December 15th, 2007 at 5:26 pm

Count over two SQL tables

A bit of SQL that saved my butt lately: Have you ever needed to relate a value from one table to the count of another value in another table? Given you have two tables, one for a timetable, the other for tickets, and you want to find out how many tickets are sold for each tour in the timetable, the following will give it to you (tours.tour_id is related to tickets.ticket_tour_id, who'd have thought of that):

MySQL:
  1. SELECT DISTINCT tour_id, COUNT(ticket_tour_id)
  2. FROM tours
  3. RIGHT JOIN tickets
  4. ON tour_id = ticket_tour_id
  5. GROUP BY ticket_tour_id
  6. ORDER BY departure;

December 12th, 2007 at 12:47 pm

Playing with xgettext

xgettext is a great shell tool to create po files (i.e. Gettext translation templates). It is also able to merge existing translations with new strings. For example, to create a po template from all PHP files in a directory tree and preserve already done translations from the file my_translation-de_DE.po, enter:

CODE:
  1. mv my_translation-de_DE.po messages.po
  2. find . -type f -iname "*.php" | xgettext --keyword=__ --keyword=_e -j -f -
  3. mv messages.po my_translation-de_DE.po

Now you have a new my_translation-de_DE.po, with all the translated and the newly added strings appended to this file. (The --keywords parameter is very useful to specify your translation function(s), because if you do so, xgettext will not extract all the other strings, too.)

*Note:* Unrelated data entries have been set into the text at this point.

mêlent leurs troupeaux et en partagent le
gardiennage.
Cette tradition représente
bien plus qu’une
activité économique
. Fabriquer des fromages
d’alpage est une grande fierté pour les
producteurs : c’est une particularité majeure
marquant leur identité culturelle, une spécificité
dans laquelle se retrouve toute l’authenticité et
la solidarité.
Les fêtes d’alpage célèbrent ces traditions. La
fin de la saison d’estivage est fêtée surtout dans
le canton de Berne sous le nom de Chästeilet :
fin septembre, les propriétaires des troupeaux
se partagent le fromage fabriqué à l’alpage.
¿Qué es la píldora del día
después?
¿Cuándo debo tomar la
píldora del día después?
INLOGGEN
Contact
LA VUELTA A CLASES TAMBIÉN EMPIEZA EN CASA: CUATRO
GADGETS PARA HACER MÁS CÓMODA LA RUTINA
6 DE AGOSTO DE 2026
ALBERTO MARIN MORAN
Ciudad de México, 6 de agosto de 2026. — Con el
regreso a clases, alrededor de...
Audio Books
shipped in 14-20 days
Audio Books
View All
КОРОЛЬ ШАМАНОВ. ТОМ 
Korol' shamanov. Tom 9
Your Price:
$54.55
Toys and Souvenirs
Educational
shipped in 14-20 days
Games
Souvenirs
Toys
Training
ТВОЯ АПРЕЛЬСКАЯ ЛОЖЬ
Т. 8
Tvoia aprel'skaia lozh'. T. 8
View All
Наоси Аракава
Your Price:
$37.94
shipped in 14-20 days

Unfortunately, xgettext is not able to expunge strings that are no longer existing. This behaviour is easy to explain: In many cases, you might be doing an incremental update of your translation template (i.e. you only add the strings for a subset of your files). If xgettext would expunge the translations for which no sting wasn't found in your code, you would always have to recreate the po template completely. Anyway, a little option to expunge translations that weren't found in the original, would be nice.

A little trick will at least help to determine the strings that do no longer exist: Open the po file to be merged and delete all #: lines (the regex ^#:.*$ will match them). Then merge the files as usual. In the new file, all messages without a #: marker do no longer exist. You can even modify the above code to do so automatically:

CODE:
  1. grep -v "^#:" my_translation-de_DE.po> messages.po
  2. find . -type f -iname "*.php" | xgettext --keyword=__ --keyword=_e -j -f -
  3. mv messages.po my_translation-de_DE.po

This way, you will preserve your translations, but your references are recreated, and you can easily see which strings do not exist anymore.

Update, 16.04.08: When I wrote this post, I didn't know about the msgmerge tool. Using it is much better than the grep foo above. Use it as follows:

CODE:
  1. echo ''> messages.po # xgettext needs that file, and we need it empty
  2. find . -type f -iname "*.php" | xgettext --keyword=__ --keyword=_e -j -f -
  3. msgmerge -N existing.po messages.po> new.po
  4. mv new.po existing.po
  5. rm messages.po

It looks a bit more complex, but it's the best generic solution I can provide. Note the -N parameter for msgmerge: It suppresses the fuzzy mode, which yields more confusion and extra work than anything else.

December 11th, 2007 at 7:17 am

Calculating the V.A.T. amount from the total price

Sometimes you need to calculate the V.A.T. (for Germans: MwSt.) from a given total price. This is, for example, if you charge an arbitrary total price, but need to display the V.A.T. percentage along with the V.A.T. amount. For this purpose, you can use the following code:

PHP:
  1. <?php
  2.    
  3.     function calc_vat_amount_from_total($total, $vat)
  4.     {
  5.         $total = (float)$total;
  6.         $vat = (float)$vat;
  7.  
  8.         if (!$total || !$vat) return false;
  9.  
  10.         $net = $total / (float)('1.'.$vat);
  11.         $vatAmount = $total - $net;
  12.  
  13.         return sprintf("%01.2f", $vatAmount);
  14.     }
  15.  
  16.     $total = '35.00'; // It's a string, but could also be a float or int.
  17.     $vat = '19'; // dito
  18.  
  19.     $vat_amount = calc_vat_amount_from_total($total, $vat);
  20.     echo "The ticket fare of $total &#8364; contains $vat% V.A.T. ($vat_amount &#8364;).";
  21.  
  22. ?>

December 10th, 2007 at 11:36 pm

Hello world!

Hello World indeed! This is my new little notepad for code snippets and ideas. I'll post stuff on an irregular basis, just as I feel like it. Maybe somebody finds the chunks posted here useful. If so, take them, use them, have fun. For all code and other stuff found on this website, the "No problem, Bugroff" license applies (although I don't agree with the GPL bashing in the license text), unless explicitely noted otherwise. Attribution is apprechiated, though not neccessary.